For the principal root you can indeed solve $\cos 2\sigma = -15/17$. There is another root obtained by adding a multiple of $i\pi$ to $\sigma$.

I can? This is where my rusty trig skills come to bite me:

Cos 2$\sigma$ = -15/17

How is this going to be anywhere near a clean solution of the form (pi/3) or something of the sort?

So what I'm doing is the same "process" as finding the roots of unity, but instead it is with respect to another value that is not 1?

 

[fzero]

I can? This is where my rusty trig skills come to bite me:

Cos 2$\sigma$ = -15/17

How is this going to be anywhere near a clean solution of the form (pi/3) or something of the sort?

I would do the calculation with a few significant figures. At the end, you should be able to look at the answer and figure out the exact result in whole numbers.

So what I'm doing is the same "process" as finding the roots of unity, but instead it is with respect to another value that is not 1?

Yes. A root of unity is a solution to $z^n =1$. Instead of $1$, you have $-15 - 8i$. The DeMoivre theorem is used in both cases.

 

[SteamKing]

If you are trying to find a square root using DeMoivre's theorem, n = 1/2 instead of n = 2.

 

[fzero]

If you are trying to find a square root using DeMoivre's theorem, n = 1/2 instead of n = 2.

From the statement of De Moivre's theorem, the OP set the problem up as "find $z$ if $z^2 = -15-8i$." You can indeed set the problem up your way, but it could add an additional form of confusion to change the OP's notation.

 

[trap101]

From the statement of De Moivre's theorem, the OP set the problem up as "find $z$ if $z^2 = -15-8i$." You can indeed set the problem up your way, but it could add an additional form of confusion to change the OP's notation.
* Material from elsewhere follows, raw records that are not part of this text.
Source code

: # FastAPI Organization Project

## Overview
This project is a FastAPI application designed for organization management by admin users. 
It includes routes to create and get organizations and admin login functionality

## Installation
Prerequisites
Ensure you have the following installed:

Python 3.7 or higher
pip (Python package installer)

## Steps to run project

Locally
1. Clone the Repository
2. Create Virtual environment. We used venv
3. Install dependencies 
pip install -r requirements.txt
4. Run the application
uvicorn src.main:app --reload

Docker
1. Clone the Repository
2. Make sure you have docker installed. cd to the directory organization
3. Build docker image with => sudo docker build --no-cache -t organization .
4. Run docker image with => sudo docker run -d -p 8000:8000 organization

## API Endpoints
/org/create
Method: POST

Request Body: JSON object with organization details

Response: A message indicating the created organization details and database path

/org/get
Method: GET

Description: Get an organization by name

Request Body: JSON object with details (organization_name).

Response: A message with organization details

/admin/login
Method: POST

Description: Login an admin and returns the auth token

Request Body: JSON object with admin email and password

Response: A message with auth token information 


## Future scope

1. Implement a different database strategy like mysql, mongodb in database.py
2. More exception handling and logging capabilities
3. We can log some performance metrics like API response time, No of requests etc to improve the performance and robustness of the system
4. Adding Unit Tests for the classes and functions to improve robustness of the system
Yeah I know the way he's talking about, but I found it more confusing when trying to find the rest of the trig relations. Thanks for the help.

 

[SammyS]

...

z² = -15-8i but now I converted -15-8i into polar form:

z² = 17(cos$\sigma$ + iSin$\sigma$)

now all that is left is for me to find the roots of unity of this equation.

Actually in the conversion to polar form, how would I write the relations:

i.e: Cos$\sigma$ = -15/17 ?

would it be as $\sigma$ = Cos^-1(-15/17)?

The complex number, -15-8i, is in the third quadrant of the complex plane.

cos^-1(-15/17) is in the second quadrant.

You can express $\sigma$ in several ways.

-cos^-1(-15/17) is in the third quadrant. Add multiples of 2π to that.

Alternatively: $\ \pi+\cos^{-1}(15/17)\$ is in the third quadrant. Add multiples of $\ 2\pi\$ to that.